A former teacher at a Muslim school in Maryland was again sentenced to 15 years in prison Friday for providing support to a Pakistani terrorist group, even though a federal appeals court had ordered the trial judge to reconsider the original sentence.
The 4th U.S. Circuit Court of Appeals in Richmond, Virginia earlier this year ordered a new sentencing hearing for Ali Asad Chandia, saying the judge needed to explain why he applied a rarely used "terrorism enhancement" that more than doubled Chandia's prison time to 15 years.
Chandia, who taught third grade at the al-Huda school in College Park, Maryland, was convicted in 2006 of providing military support to Lashkar-e-Taiba, a militant group in Pakistan that violently opposes Indian rule of the disputed Kashmir territory.
Specifically, Chandia was found guilty of acting as a driver and assistant to Lashkar leader Mohammed Ajmal Khan on his visits to the United States in 2002 and 2003 and helping Khan ship 50,000 paintball pellets from the United States to Pakistan.
At Friday's hearing in Alexandria, U.S. District Judge Claude Hilton said Chandia's actions showed a clear intent to help Lashkar advance its terrorist agenda against India. He said the evidence was clear that Chandia, who grew up in Pakistan and whose father is a prominent attorney there, knew that Lashkar was a violent organization that used terrorist tactics.
"This defendant knew the purpose of (Lashkar). The evidence clearly shows he knew it," Hilton said.
Attorney to appeal sentence
Chandia's defense attorney, Marvin Miller, said he will again appeal the sentence, and that Hilton's explanation did not address the appellate court's fundamental concern — that Chandia did not engage in violent acts and is therefore ineligible for the terrorism enhancement.
Federal sentencing guidelines call for a tougher sentence when a defendant's crime was specifically intended to promote terrorism.
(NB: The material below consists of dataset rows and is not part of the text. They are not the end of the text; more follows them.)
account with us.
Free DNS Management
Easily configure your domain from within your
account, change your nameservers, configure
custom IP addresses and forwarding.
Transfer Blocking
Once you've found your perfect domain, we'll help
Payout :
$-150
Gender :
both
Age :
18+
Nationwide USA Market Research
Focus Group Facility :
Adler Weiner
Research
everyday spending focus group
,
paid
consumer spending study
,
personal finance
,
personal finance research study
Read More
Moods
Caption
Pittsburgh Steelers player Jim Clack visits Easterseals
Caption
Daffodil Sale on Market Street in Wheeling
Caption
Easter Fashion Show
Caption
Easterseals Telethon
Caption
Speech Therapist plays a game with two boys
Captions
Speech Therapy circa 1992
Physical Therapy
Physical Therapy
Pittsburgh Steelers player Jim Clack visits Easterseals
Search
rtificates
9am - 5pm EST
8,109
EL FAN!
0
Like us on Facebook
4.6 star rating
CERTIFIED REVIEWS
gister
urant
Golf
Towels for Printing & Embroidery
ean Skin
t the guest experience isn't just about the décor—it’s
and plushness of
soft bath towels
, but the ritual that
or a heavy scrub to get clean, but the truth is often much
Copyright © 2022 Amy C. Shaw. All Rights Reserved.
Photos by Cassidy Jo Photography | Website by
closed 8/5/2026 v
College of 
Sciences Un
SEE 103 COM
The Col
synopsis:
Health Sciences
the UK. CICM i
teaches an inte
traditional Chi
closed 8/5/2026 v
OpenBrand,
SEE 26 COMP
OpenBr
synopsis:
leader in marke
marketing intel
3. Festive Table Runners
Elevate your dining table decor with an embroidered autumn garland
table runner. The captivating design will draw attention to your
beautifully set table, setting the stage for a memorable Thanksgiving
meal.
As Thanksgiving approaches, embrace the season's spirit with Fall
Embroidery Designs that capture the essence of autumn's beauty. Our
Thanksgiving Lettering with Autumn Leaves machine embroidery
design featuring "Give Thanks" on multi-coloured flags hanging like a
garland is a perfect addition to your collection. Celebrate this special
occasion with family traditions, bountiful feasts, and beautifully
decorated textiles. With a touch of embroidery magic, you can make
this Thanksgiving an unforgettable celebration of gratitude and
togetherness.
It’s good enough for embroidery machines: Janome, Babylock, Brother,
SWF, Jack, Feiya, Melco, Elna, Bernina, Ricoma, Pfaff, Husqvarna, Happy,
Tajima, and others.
Miller cited a passage in the ruling from U.S. Circuit Judge M. Blane Michael: "The acts underlying the convictions in this case were not violent terrorist acts. ... Therefore, these acts cannot, standing alone, support application of the terrorism enhancement."
Under federal sentencing guidelines, Chandia would have been subject to 6 1/2 years at most without the terrorism enhancement. Under the enhancement, Chandia could have received a sentence of 30 years or more, but Hilton said that 15 years was appropriate under the circumstances.
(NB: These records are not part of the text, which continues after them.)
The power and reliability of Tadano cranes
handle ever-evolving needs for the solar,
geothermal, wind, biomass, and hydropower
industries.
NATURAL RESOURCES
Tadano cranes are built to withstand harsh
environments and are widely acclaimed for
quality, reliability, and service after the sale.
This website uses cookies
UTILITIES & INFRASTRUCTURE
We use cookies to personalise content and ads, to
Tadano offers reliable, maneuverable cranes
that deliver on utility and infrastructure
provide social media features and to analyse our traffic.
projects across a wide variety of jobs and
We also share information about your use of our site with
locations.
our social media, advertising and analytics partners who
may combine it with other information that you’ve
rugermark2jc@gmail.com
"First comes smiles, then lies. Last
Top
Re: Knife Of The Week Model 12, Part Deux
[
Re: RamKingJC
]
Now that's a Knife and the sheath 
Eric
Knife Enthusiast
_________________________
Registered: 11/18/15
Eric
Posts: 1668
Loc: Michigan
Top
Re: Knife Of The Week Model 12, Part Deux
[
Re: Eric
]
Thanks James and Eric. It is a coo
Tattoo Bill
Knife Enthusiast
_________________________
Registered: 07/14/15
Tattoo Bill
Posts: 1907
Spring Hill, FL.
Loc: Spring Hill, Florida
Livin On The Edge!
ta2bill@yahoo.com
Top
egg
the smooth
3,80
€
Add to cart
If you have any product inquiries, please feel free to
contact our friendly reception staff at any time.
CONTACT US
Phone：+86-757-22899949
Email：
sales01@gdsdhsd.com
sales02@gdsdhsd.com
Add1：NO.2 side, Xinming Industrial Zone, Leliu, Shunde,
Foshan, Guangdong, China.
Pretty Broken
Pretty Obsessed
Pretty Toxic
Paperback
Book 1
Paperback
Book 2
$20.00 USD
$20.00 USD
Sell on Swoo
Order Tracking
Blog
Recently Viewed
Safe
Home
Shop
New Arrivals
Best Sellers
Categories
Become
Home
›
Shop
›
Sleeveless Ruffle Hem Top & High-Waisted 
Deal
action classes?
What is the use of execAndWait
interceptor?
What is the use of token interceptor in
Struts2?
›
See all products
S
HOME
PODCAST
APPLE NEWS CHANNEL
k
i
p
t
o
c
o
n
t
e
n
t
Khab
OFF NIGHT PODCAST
Chandia, appearing in court in a worn blue prison T-shirt and orange pants, again maintained his innocence and said he never supported violence.
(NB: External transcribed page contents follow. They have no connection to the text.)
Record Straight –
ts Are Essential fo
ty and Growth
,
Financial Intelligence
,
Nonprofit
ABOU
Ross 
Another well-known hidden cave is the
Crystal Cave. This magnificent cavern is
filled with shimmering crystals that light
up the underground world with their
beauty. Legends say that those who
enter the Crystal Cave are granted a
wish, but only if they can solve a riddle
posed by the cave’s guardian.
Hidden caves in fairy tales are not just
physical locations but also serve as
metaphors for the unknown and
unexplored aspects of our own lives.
"What government was supposed to be intimidated by my actions?" Chandia asked the judge. "Do you think the government of India will feel intimidated by a few boxes of paintballs?"
Chandia's family and dozens of supporters filled the courtroom, with nearly all the women sitting to the left of the aisle and all the men sitting on the right.
Chandia's father, Noor Mohammed Chandia, said he believes his son is holding up bravely, and also questioned the rationale for the stiff sentence.
Chandia is the last of 11 people who were convicted as part of what prosecutors called a "Virginia jihad network" that used paintball games in 2000 and 2001 to train for holy war around the globe. Chandia did not participate in the paintball games but was acquainted with some of those who played.